→ **Problem to solve**: Copy the DSLR insurance thread from "## minimadgriff (Jul" up to and including "camera and lense!", swapping "tripod" for "monopod" wherever it occurs.

→ **Selected extract**:
━━━━━━━━━━
# DSLR Insurance



## minimadgriff (Jul 8, 2007)

Just wondered if anyone had any or had any recommendation? 

Had a little scare today where I uncliped my DSLR from my tripod and it wasn't for the strap I would of been one very upset bunny! so it got me thinkink about insurance as I nearly just dropped £1k's worth of camera and lense! 

So any info on this will be greatfully received :thumb:


----------



## MARKETMAN (Aug 22, 2006)

you should be able to get it covered in your household insurance, probably cheaper than a separate policy...


----------



## A210 AMG (Nov 8, 2008)

I get gadget cover with my bank so things like an iphone etc are covered seperatly. 

Yes the house policy probably would do it but the excess and renewal I'm sure would be higher.

Gadget policy excess is £25 and is completely seperate from any other policy. Also 'free' as we pay for the account and have many other benifits with it.


----------



## MARKETMAN (Aug 22, 2006)

MARKETMAN said:


> you should be able to get it covered in your household insurance, probably cheaper than a separate policy...


failing that aaduki and photoguard are two that offer specific camera insurance


----------



## Alfa GTV (Apr 18, 2007)

I use photoguard for my camera equipment as it is more specific for individual items and values rather than my home policy.

This years price was £48.

www.jltonline.co.uk

HTH


----------



## bretti_kivi (Apr 22, 2008)
━━━━━━━━━━
→ **Data section**:
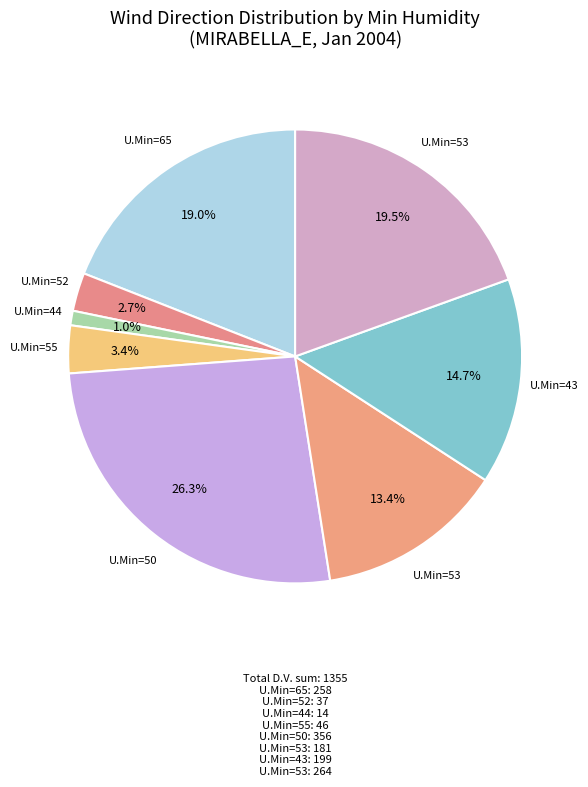

To the nearest percent, what is the difference between the largest and smallest slice percentages?

25%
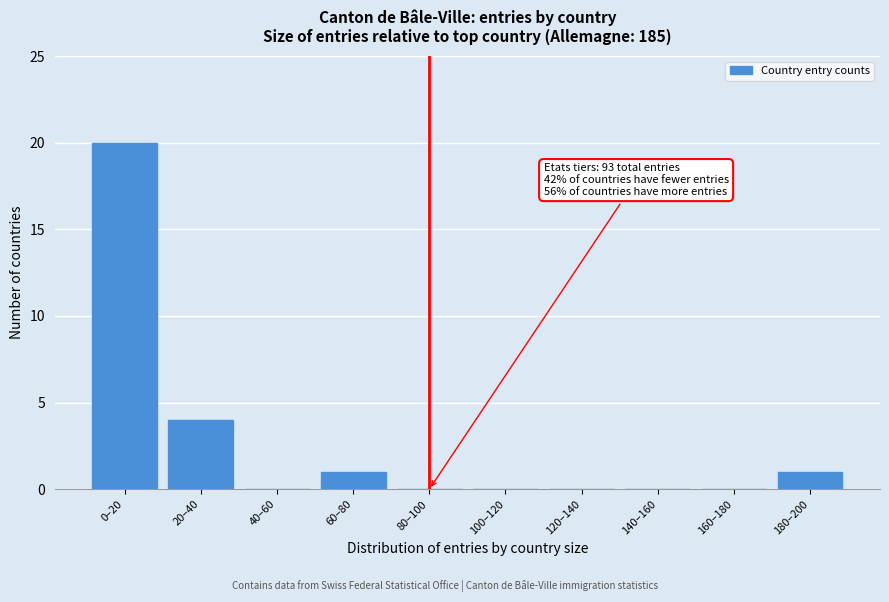

Reading left to right, transcribe all the data shown in this chart.

0–20=20	20–40=4	40–60=0	60–80=1	80–100=0	100–120=0	120–140=0	140–160=0	160–180=0	180–200=1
━━━━━━━━━━
→ **Your solution**:
## minimadgriff (Jul 8, 2007)

Just wondered if anyone had any or had any recommendation? 

Had a little scare today where I uncliped my DSLR from my monopod and it wasn't for the strap I would of been one very upset bunny! so it got me thinkink about insurance as I nearly just dropped £1k's worth of camera and lense!